Within the records, find every line that includes the word "clouddn" and copy it.

Exercise inputs Block Start

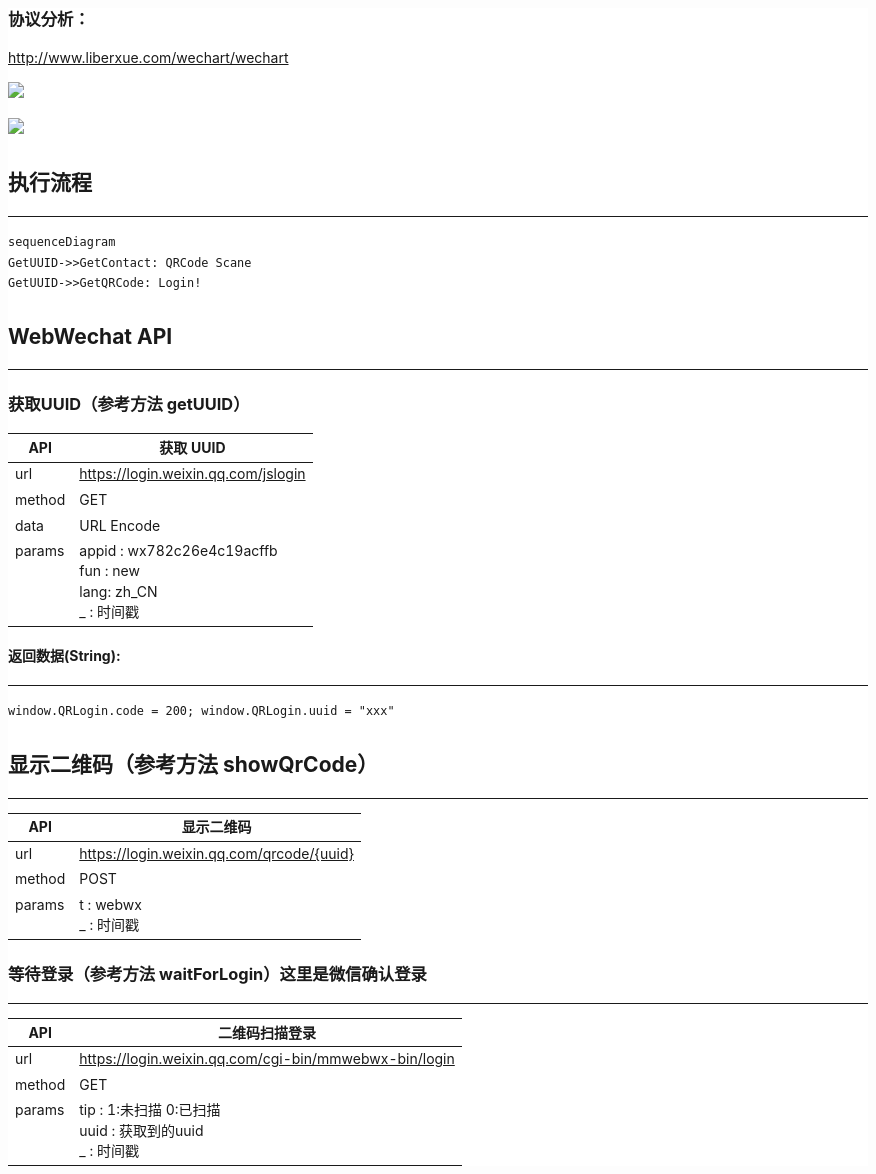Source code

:  ### 协议分析：

 
 http://www.liberxue.com/wechart/wechart
 
 
![](http://ot1cc1u9t.bkt.clouddn.com/17-7-13/99226513.jpg)


![](http://ot1cc1u9t.bkt.clouddn.com/17-7-13/16191614.jpg)



## 执行流程
---

```
sequenceDiagram
GetUUID->>GetContact: QRCode Scane
GetUUID->>GetQRCode: Login!
```
## WebWechat API
---
### 获取UUID（参考方法 getUUID）

API | 获取 UUID
---|---------------------
url |https://login.weixin.qq.com/jslogin
method	| GET
data| URL Encode
params| appid : wx782c26e4c19acffb <br> fun : new <br> lang: zh_CN <br> _ : 时间戳

####  返回数据(String):
----

```
window.QRLogin.code = 200; window.QRLogin.uuid = "xxx"

```
## 显示二维码（参考方法 showQrCode）
---
API	|显示二维码
---|---
url|	https://login.weixin.qq.com/qrcode/{uuid}
method|	POST
params	|t : webwx <br/> _ : 时间戳

###  等待登录（参考方法 waitForLogin）这里是微信确认登录
----

API|二维码扫描登录
---|---
url |	https://login.weixin.qq.com/cgi-bin/mmwebwx-bin/login
method	|GET
params	|tip : 1:未扫描 0:已扫描 <br> uuid : 获取到的uuid <br> _ : 时间戳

Exercise inputs Block End

Output:
![](http://ot1cc1u9t.bkt.clouddn.com/17-7-13/99226513.jpg)
![](http://ot1cc1u9t.bkt.clouddn.com/17-7-13/16191614.jpg)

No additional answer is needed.